▶ [Work task]: Without including any image, repeat every record exactly.

▶ [Raw data]:

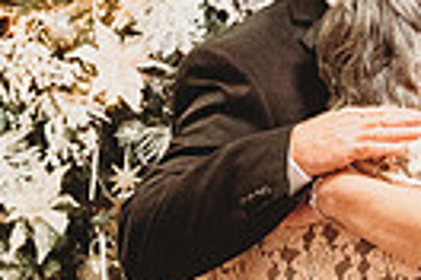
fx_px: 1590
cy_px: 177
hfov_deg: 14.9
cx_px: 373
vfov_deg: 10.1
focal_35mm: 136
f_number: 4
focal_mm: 31
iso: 4000
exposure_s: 1/200
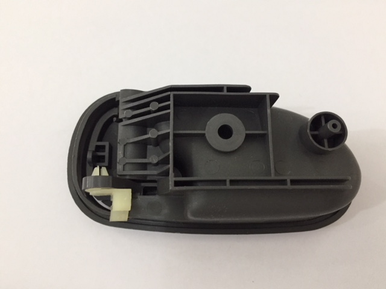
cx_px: 193
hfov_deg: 61.7
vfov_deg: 48.2
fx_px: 323
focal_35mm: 29
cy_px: 144
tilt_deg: -80.3
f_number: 2.2
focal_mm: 4.15
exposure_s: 1/30
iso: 200
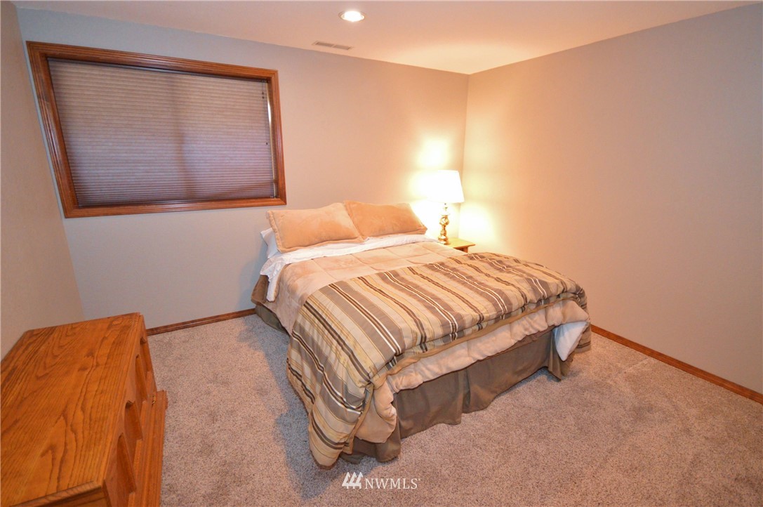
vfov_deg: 71.9
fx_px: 349
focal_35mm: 16
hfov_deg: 95.0
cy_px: 254
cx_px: 382
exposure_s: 1/60
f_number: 4.2
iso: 2500
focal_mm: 11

▶ [Solution for this problem]:
fx_px: 1590
cy_px: 177
hfov_deg: 14.9
cx_px: 373
vfov_deg: 10.1
focal_35mm: 136
f_number: 4
focal_mm: 31
iso: 4000
exposure_s: 1/200
cx_px: 193
hfov_deg: 61.7
vfov_deg: 48.2
fx_px: 323
focal_35mm: 29
cy_px: 144
tilt_deg: -80.3
f_number: 2.2
focal_mm: 4.15
exposure_s: 1/30
iso: 200
vfov_deg: 71.9
fx_px: 349
focal_35mm: 16
hfov_deg: 95.0
cy_px: 254
cx_px: 382
exposure_s: 1/60
f_number: 4.2
iso: 2500
focal_mm: 11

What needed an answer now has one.